Problem requirements: Give the data below again exactly as it stands. Omit the pictures.

Collected data START

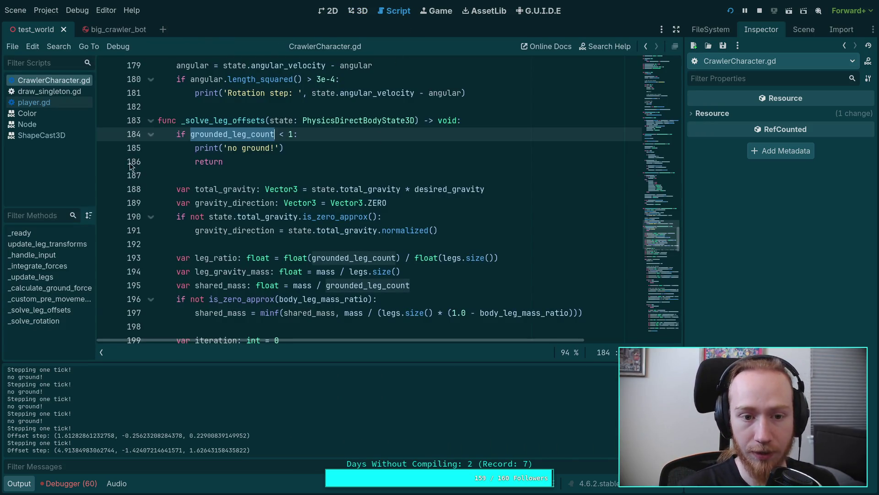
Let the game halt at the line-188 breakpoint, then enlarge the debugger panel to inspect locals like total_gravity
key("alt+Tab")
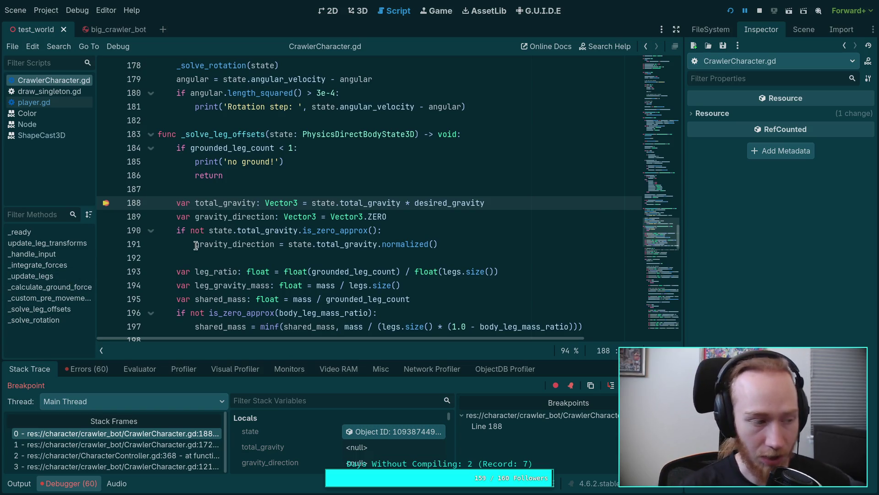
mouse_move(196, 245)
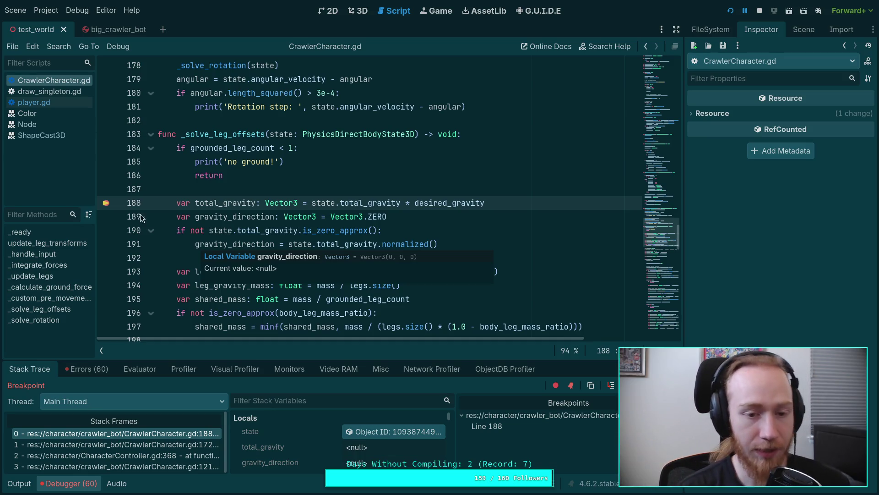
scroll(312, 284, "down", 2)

Collected data END

Solution to this task:
Let the game halt at the line-188 breakpoint, then enlarge the debugger panel to inspect locals like total_gravity
key("alt+Tab")
mouse_move(196, 245)
scroll(312, 284, "down", 2)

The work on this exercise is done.